Biography
Melinda Russial
My curricular focus dwells in the interstices of educational phenomenology, global arts, and social justice. After seven years as Director of Arts and Culture, Director of Student Life Curriculum, Wellness Peer Education supervisor and IB Music and Theory of Knowledge teacher at the United World College-USA, I am now pursuing doctoral research in Sociology and Gender Studies at the University of Oulu, Finland. As an artist, my primary area of emphasis is in European orchestral clarinet and bass clarinet, with a secondary emphasis in Balkan and Middle Eastern music. I am currently exploring the rumblings of nascent poetry and the spaces between visual, aural, and literary mediums. I hold degrees in clarinet performance from Northwestern University (Bachelor of Music) and the University of Minnesota (Master of Music), and a Bachelor’s equivalent in Social Studies teaching. I am also working toward a Master of Arts degree in English at the Middlebury Bread Loaf School of English. My teaching experience includes secondary and undergraduate global arts and humanities programs.
The confluence of experience at physical and psychological borders, experience that catalyzes personal transformations and sets the stage for larger systemic revolutions, has long occupied the core of my work. I am drawn to the prohibited and forbidden in education, to the mysteries that live in the hidden spaces of our porous intellectual boundaries. In a career that spans two decades of involvement in education and the arts, I have often found my fundamental orientation as an integrative thinker to be at odds with the traditional categories of reflection and practice that I have inherited.
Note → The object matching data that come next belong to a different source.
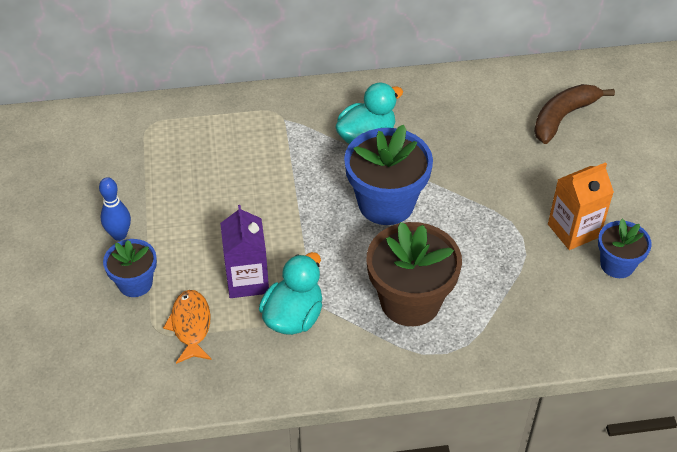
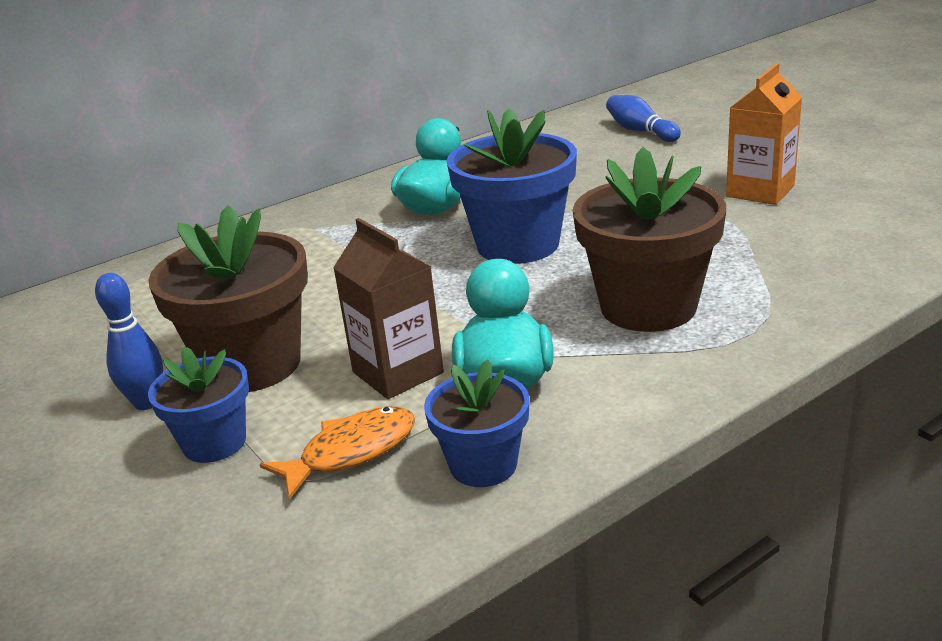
camera: 25 degrees left, 20 degrees down
(182, 233) = (252, 365): none -> brown flower pot
(191, 326) = (351, 452): orange fish -> orange fish turned 90 degrees clockwise
(247, 280) = (398, 372): purple carton -> brown carton
(563, 117) = (640, 131): brown banana -> blue bowling pin
(617, 264) = (841, 196): blue flower pot -> blue flower pot (483, 465)

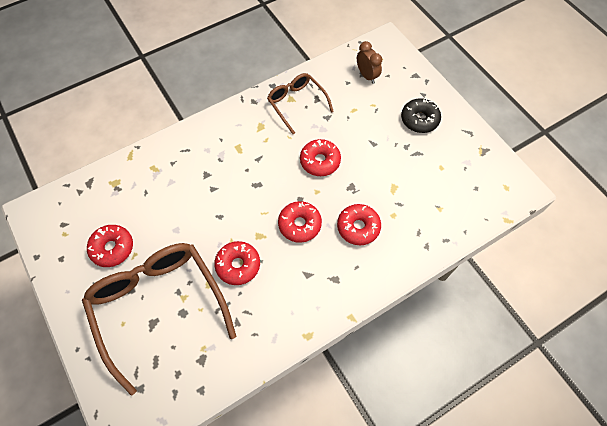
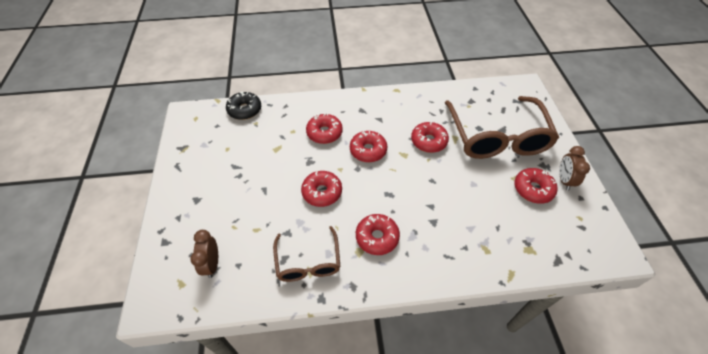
camera: 155 degrees left, 10 degrees down
(77, 274) = (564, 180): none -> brown clock
(251, 142) = (377, 237): none -> red donut
(419, 119) = (206, 194): black donut -> black donut (245, 110)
My praxis thrives in unfamiliar points of entry and divergent applications of knowledge across slippery and ever-changing ontological landscapes. In this current iteration of PhD study and research work, I again find myself compelled to embrace the borderlands of teaching and learning: I am interested in understanding what happens through, across, and around our learning spaces, what percolates in the between-spaces of established curricula, what happens when diverse educational paradigms and worldviews collide in the political realm of classrooms and alternative educational settings. Above all, I am interested in how our individual and shared identities are constructed and transformed as we encounter ourselves and each other in threshold states of being. I believe that a grounding in these questions can help us contend with the exigencies of our collective survival and teach towards world-preserving principles and global civic engagement.